**Given instruction:**
Show every line of the items below that contains the word "volume".

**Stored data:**
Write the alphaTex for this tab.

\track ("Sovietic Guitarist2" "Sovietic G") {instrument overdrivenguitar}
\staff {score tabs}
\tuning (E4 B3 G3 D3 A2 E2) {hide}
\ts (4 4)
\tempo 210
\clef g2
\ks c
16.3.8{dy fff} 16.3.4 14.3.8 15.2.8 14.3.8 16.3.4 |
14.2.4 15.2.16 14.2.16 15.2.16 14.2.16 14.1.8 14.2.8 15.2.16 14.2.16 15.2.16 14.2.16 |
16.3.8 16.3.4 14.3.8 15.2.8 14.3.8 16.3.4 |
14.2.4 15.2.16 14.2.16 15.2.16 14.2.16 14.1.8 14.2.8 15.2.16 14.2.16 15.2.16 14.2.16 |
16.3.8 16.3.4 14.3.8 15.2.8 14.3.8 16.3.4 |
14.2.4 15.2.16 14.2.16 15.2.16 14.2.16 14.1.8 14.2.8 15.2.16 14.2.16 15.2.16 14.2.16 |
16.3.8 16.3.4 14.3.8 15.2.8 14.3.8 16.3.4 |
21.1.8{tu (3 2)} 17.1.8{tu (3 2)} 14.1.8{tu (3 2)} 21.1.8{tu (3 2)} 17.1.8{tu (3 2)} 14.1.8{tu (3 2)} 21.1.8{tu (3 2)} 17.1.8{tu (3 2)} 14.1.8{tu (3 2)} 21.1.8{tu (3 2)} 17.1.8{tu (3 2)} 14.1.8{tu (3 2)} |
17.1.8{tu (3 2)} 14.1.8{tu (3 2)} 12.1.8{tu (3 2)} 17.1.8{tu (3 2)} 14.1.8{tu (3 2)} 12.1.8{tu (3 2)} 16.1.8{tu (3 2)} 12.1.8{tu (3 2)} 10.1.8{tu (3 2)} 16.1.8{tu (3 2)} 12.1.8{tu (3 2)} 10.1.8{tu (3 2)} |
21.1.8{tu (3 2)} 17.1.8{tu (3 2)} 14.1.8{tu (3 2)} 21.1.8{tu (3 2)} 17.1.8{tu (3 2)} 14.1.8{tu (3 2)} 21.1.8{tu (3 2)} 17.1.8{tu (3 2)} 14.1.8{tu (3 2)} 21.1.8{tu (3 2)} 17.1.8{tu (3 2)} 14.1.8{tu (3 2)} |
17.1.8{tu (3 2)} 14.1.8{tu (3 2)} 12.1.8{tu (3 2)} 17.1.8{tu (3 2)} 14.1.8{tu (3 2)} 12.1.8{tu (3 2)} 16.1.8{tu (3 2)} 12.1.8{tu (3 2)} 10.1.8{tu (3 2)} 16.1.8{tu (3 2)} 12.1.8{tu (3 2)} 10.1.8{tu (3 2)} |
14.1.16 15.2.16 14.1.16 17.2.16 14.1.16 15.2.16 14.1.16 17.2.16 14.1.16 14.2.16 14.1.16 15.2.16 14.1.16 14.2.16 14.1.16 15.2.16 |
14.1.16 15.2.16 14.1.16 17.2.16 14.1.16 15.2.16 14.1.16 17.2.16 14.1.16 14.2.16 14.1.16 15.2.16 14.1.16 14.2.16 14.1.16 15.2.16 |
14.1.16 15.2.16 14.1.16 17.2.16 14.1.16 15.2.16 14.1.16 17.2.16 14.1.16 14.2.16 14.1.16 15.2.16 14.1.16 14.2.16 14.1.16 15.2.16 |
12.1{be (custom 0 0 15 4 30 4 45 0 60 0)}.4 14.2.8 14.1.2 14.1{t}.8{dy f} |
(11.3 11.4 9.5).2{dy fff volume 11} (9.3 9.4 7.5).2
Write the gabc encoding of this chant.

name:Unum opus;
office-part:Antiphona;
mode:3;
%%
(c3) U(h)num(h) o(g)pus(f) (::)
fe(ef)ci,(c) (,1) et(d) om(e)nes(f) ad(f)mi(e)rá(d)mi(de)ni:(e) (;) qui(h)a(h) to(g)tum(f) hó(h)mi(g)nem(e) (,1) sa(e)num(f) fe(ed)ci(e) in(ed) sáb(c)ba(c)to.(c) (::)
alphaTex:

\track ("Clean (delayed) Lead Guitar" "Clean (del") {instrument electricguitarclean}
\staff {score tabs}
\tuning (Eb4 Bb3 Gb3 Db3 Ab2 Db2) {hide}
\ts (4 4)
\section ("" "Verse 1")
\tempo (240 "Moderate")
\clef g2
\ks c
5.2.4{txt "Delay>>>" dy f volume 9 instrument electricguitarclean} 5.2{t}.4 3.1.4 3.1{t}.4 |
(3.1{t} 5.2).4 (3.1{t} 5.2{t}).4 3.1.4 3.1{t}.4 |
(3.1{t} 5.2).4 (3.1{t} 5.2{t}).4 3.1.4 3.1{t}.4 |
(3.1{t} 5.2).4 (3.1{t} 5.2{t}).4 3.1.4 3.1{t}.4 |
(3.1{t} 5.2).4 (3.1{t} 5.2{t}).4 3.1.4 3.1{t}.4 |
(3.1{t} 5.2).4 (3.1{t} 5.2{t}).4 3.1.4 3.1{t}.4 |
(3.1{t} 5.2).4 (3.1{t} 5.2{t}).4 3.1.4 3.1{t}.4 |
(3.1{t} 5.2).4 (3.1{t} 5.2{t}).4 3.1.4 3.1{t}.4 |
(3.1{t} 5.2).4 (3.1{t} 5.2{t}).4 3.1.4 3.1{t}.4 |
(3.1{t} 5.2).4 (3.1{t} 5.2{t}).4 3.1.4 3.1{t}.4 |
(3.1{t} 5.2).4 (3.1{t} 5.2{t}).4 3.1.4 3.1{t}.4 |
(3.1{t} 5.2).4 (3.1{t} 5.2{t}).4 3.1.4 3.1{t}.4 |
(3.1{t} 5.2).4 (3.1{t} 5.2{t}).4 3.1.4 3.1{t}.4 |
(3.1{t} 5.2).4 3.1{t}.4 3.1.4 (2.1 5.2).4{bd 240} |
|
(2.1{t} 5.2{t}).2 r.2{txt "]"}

**Exercise solution:**
(11.3 11.4 9.5).2{dy fff volume 11} (9.3 9.4 7.5).2
5.2.4{txt "Delay>>>" dy f volume 9 instrument electricguitarclean} 5.2{t}.4 3.1.4 3.1{t}.4 |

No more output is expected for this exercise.